Taxing Whatever Moves – A Political Tradition

Spread the love

COMMENT: Your forecast on marijuana was fascinating. I assume it lined up with the Sovereign Debt Crisis starting in 2010 and therefore the economic pressure would cause the change by 2013. Very interesting.


DJ1937-M Crash

REPLY: Yes, you are correct. This is why I say ABSOLUTELY EVERYTHING is 100% Connected. The introduction of the Marijuana Tax in 1937 was followed by 31.4 years until it was overturned by the Supreme Court and then 43 years from 1970 drug laws until the legalization process began in 2013. Everything has amazing order. This frequency appears in everything.

Note that the recovery out of 1932 lasted into 1937 and the crash thereafter. Roosevelt bragged how he turned the economy around at his State of the Union Address in January 1937. By March the market peaked and the crash began. Socialist claim Roosevelt reduced spending.

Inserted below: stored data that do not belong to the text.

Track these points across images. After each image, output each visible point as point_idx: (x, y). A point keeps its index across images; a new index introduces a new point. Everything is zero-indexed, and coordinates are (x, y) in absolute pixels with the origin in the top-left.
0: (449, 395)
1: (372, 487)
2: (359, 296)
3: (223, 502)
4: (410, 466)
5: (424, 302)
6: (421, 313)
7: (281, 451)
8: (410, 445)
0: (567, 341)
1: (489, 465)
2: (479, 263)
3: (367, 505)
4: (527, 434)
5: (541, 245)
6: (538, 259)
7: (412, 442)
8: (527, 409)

However, they ignore of course the massive tax increases that caused the Crash of 1937 – including the introduction of the Payroll Tax.


Roosevelt began to tax everything in sight. He imposed taxes on profits in silver trading after silver began to rally from its low in 1932. The Silver Tax stamps were used to pay the 1934-63 tax on the profit on transfer of silver bullion. It was the removal of silver in 1964 from the coinage that ended the tax.


There was the 1935 Potato Tax. The law restricted the export of potatoes and mandated that they be used instead to provide direct relief to those in need. Because of the federal government’s direct involvement in the economic affairs of American potato growers, this law was widely regarded as one of the most radical and controversial pieces of legislation enacted during the New Deal. The United States Supreme Court declared it unconstitutional in 1936.



The United States had a tax on sales or transfers of stock from 1914 to 1966. They imposed the tax to pay for World War I. As always, once they tax something, they forget to get rid of it. This was instituted in The Revenue Act of 1914 (Act of Oct. 22, 1914 (ch. 331, 38 Stat. 745)), in the amount of 0.2% (20 basis points, bips). They then doubled the tax moving to 0.4% (40 bips) in 1932 despite the fact that the market fell 90%.


The stock transfer tax was repealed only after the Crash of 1966 in hopes of supporting the market. The 1966 Crash was devastating to mutual funds because they ere listed on the exchange and were bid up beyond their net asset value. Reform took hold and ever since funds do not trade that way any more but are based on net asset value.